- **Instructions for the task**
Output, exactly as written, the lines below starting at the line containing "Run With The" and ending at the line containing "031 [Paranhosu] Sia". Drop the pictures and keep both end lines.

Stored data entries
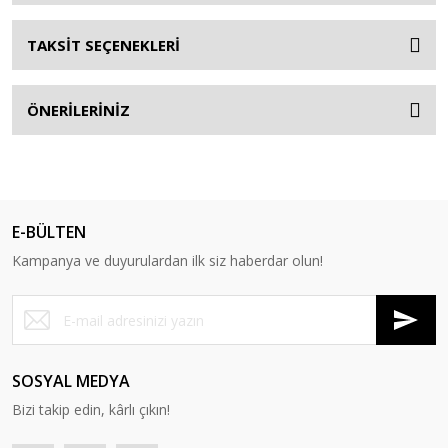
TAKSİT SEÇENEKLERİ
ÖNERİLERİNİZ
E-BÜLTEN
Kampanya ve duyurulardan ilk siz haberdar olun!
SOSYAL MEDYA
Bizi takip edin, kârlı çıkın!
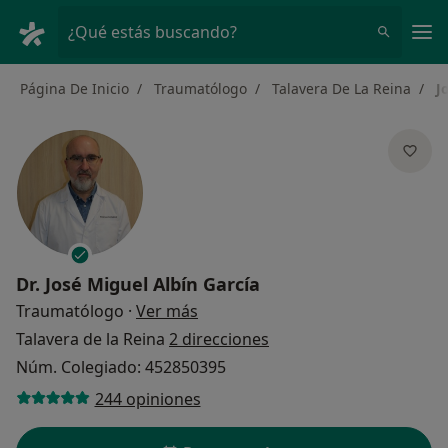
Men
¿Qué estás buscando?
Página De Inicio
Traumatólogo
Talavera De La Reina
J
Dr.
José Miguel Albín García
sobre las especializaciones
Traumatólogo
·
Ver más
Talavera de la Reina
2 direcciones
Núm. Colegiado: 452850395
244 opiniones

* * *

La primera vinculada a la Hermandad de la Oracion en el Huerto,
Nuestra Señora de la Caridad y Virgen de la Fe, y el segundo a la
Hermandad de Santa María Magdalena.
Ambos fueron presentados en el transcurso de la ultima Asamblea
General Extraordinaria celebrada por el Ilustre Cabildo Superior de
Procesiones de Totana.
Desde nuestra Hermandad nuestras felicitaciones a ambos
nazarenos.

...

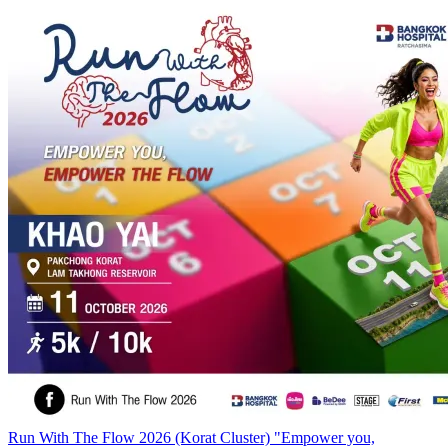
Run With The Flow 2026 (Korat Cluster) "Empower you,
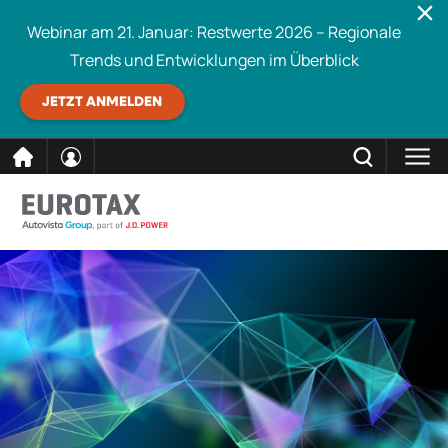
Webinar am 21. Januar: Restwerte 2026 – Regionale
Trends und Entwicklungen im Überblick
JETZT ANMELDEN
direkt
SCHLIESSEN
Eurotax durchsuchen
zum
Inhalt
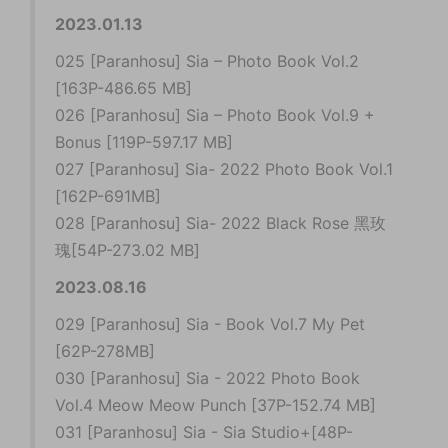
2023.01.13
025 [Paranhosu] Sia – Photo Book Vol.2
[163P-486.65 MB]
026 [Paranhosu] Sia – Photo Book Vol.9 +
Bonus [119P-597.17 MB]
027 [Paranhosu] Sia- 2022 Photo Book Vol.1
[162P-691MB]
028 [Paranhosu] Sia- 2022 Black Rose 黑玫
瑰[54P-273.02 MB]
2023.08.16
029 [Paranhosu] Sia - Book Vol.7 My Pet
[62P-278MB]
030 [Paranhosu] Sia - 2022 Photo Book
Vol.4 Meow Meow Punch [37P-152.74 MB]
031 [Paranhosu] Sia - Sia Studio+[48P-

- **Exercise output**
Run With The Flow 2026 (Korat Cluster) "Empower you,
Webinar am 21. Januar: Restwerte 2026 – Regionale
Trends und Entwicklungen im Überblick
JETZT ANMELDEN
direkt
SCHLIESSEN
Eurotax durchsuchen
zum
Inhalt
2023.01.13
025 [Paranhosu] Sia – Photo Book Vol.2
[163P-486.65 MB]
026 [Paranhosu] Sia – Photo Book Vol.9 +
Bonus [119P-597.17 MB]
027 [Paranhosu] Sia- 2022 Photo Book Vol.1
[162P-691MB]
028 [Paranhosu] Sia- 2022 Black Rose 黑玫
瑰[54P-273.02 MB]
2023.08.16
029 [Paranhosu] Sia - Book Vol.7 My Pet
[62P-278MB]
030 [Paranhosu] Sia - 2022 Photo Book
Vol.4 Meow Meow Punch [37P-152.74 MB]
031 [Paranhosu] Sia - Sia Studio+[48P-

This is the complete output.